Well, not me. I say the damnedest things and unfortunately, Clare now knows all the words she--and I--should not say.
My mom, however, manages to say the most astonishing things, and their force is undiminished by their (mostly) G-ratedness.
While I'll stand by the last post, there is as you might guess a certain "rest of the story" that goes unreported. And while indeed that was the comment, I missed a great deal of its intent--as if I hadn't known that having a serious convo in a room full of small children enjoying (mostly) themselves very loudly was the sort of absurdity that farces are made of. Anyhow. The good thing is, we finished the truncated convo over the phone a couple days ago, with only poop in the bath and pee on the floor to complicate things.

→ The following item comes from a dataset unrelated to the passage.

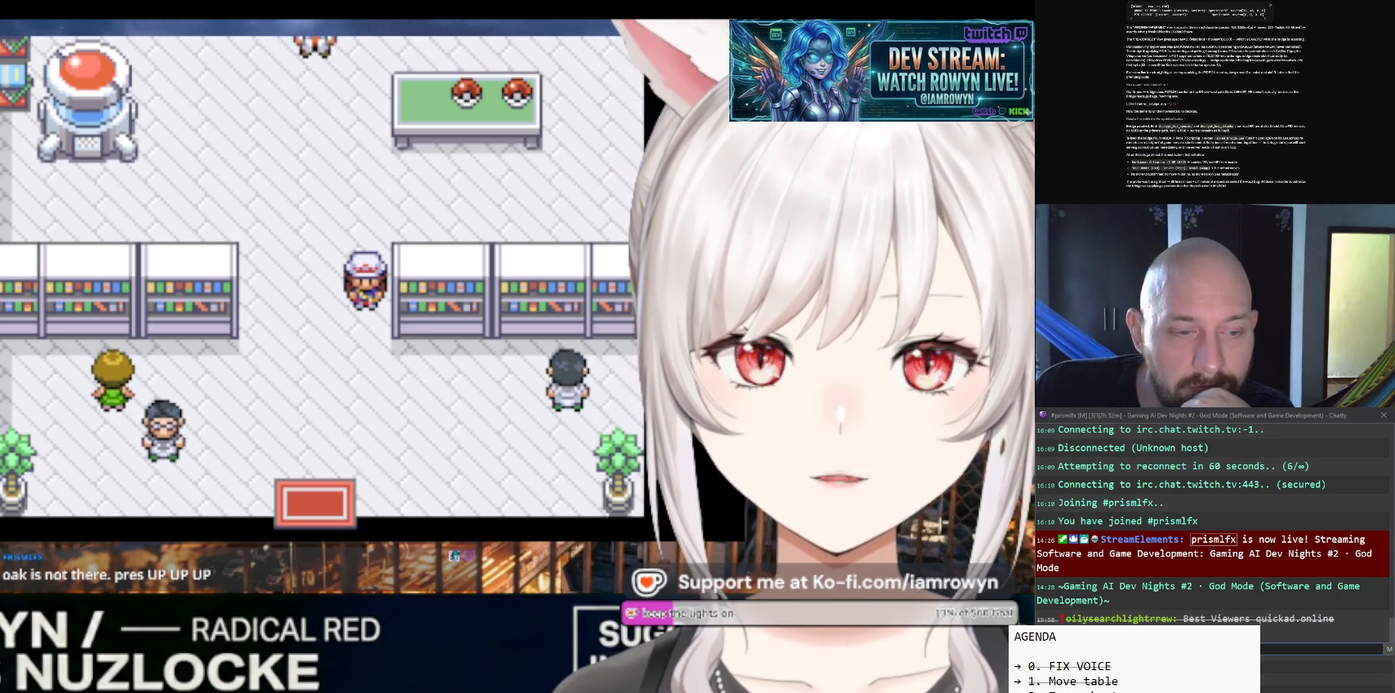
{"buttons": ["A"], "events": []}
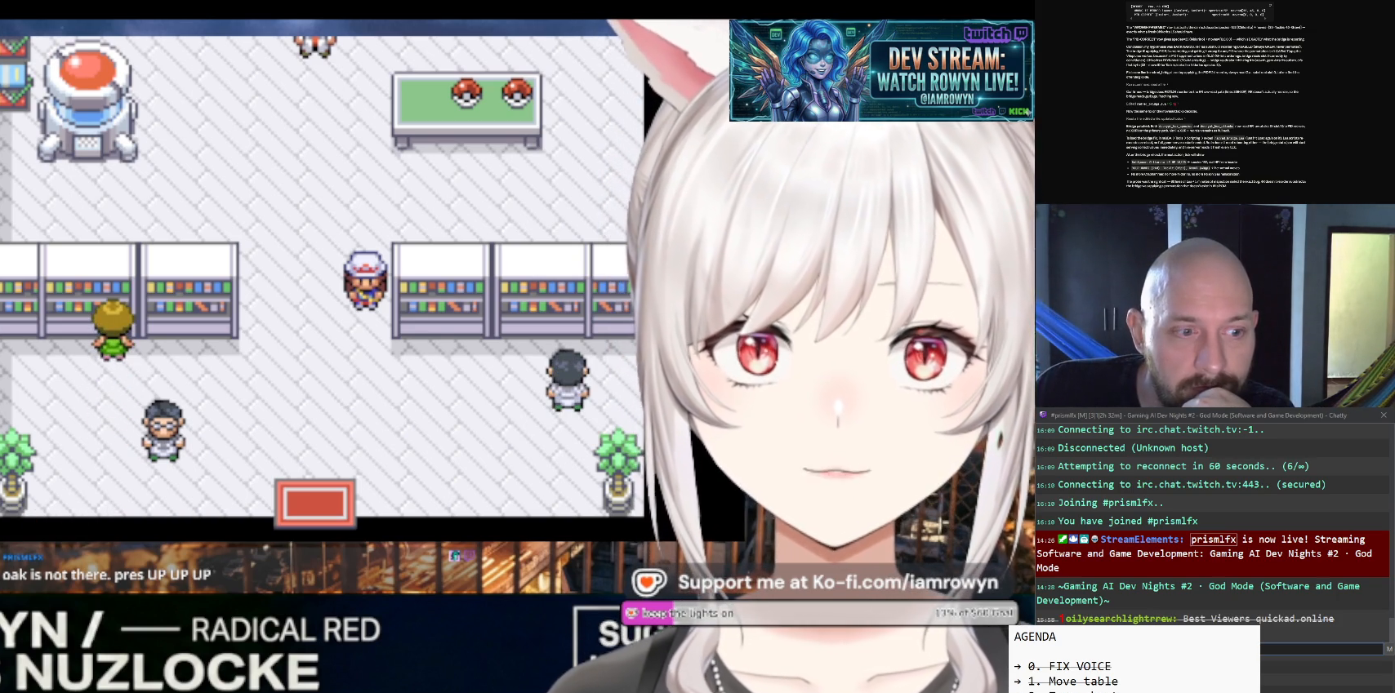
{"buttons": ["A"], "events": []}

So, though my mom is blessed (so she says) without giving a damn, sorry, darn, what anyone who might read this blog thinks about her, she was a bit peeved to come off as June Cleaver. Which she is not.

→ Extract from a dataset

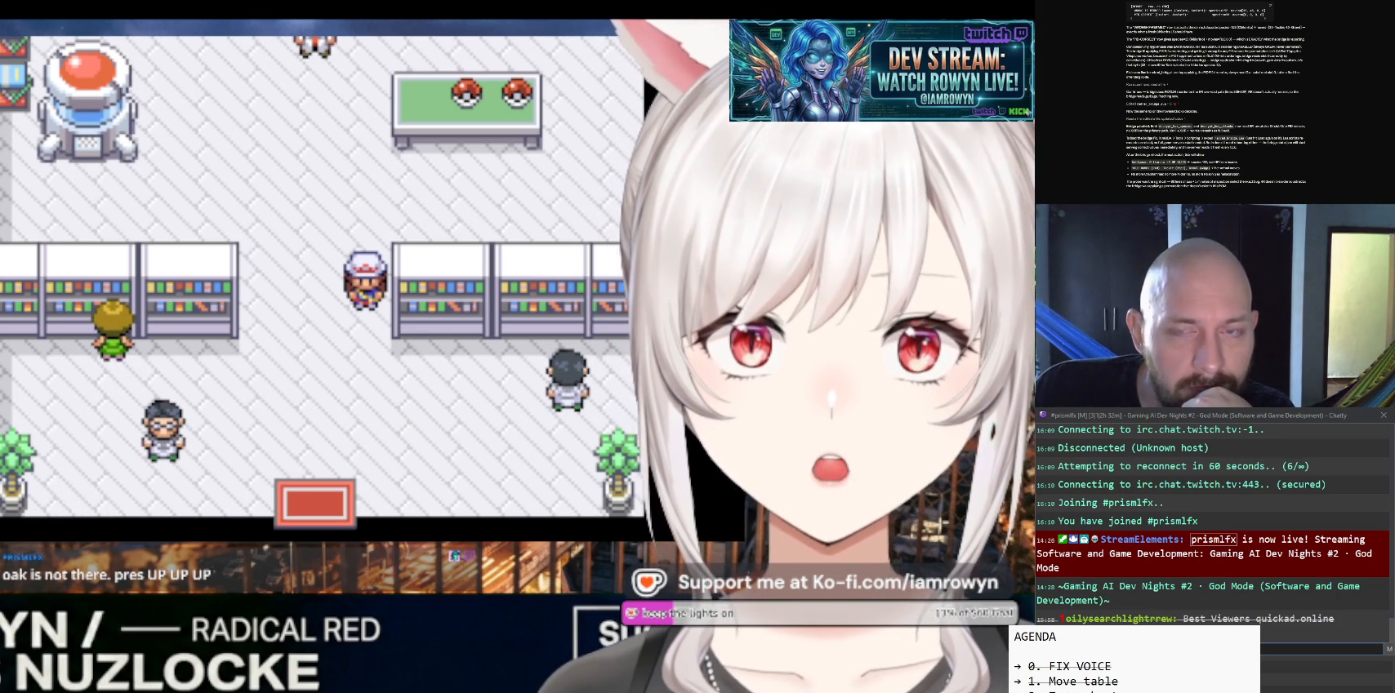
{"buttons": ["A"], "events": []}
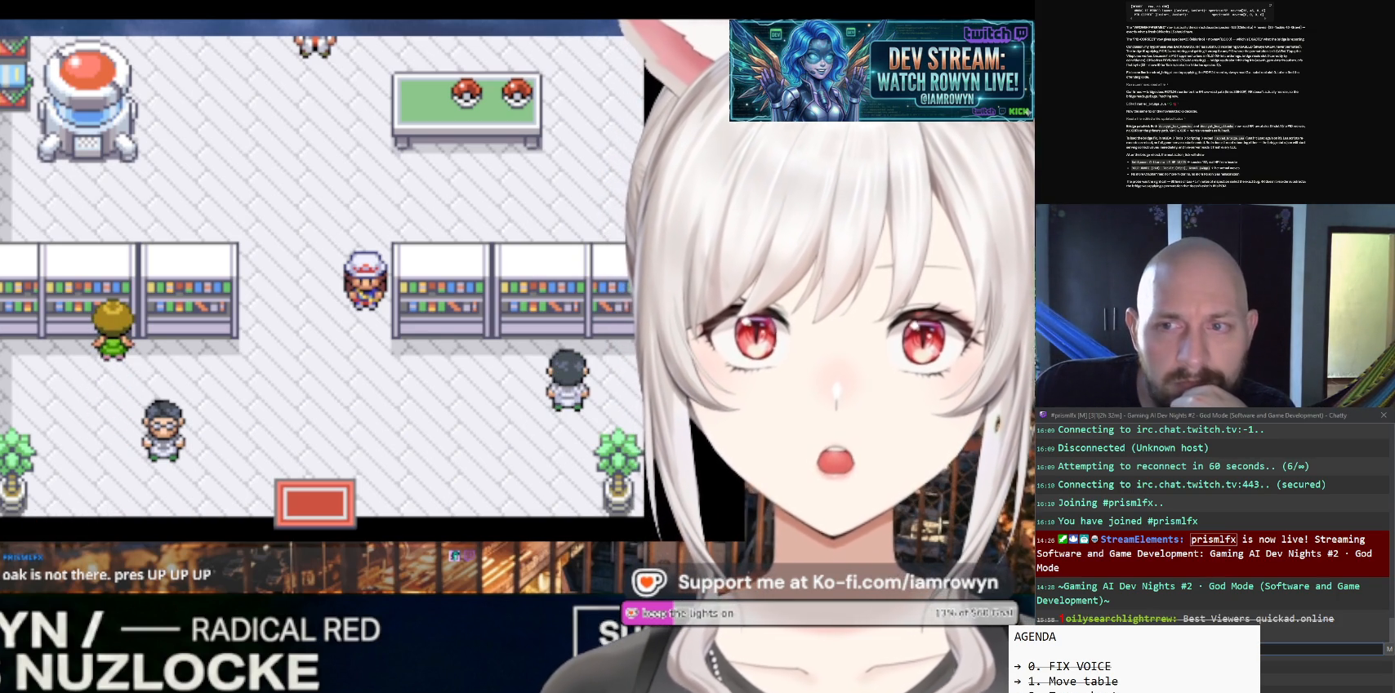
{"buttons": ["A"], "events": []}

And that is true, and in the impossibly long version if the previous post (now deleted and only recoverable for those with supergeek skills), I had a long paragraph reflecting on what it is I learned from my mom as she negotiated these matters herself.
And what I learned was that, like me, my mom believes that being a good parent to your children is your most important priority, and at the same time, is a woman of intellect and drive and vision that she requires a context larger than the four walls of her own house to operate in. When my mom began, after her years as SAHM with the three of us, her professional life in education, I watched her work hard, receive professional recognition, and enjoy seeing that what she did was significant in people's lives. She's still doing that. My mom is one of those teachers that grown people with their own kids walk up to and say, "do you remember me?"
I didn't have June Cleaver as a mom. I had someone a damn, er, darn sight better.
Even if she does say the darnedest things sometimes.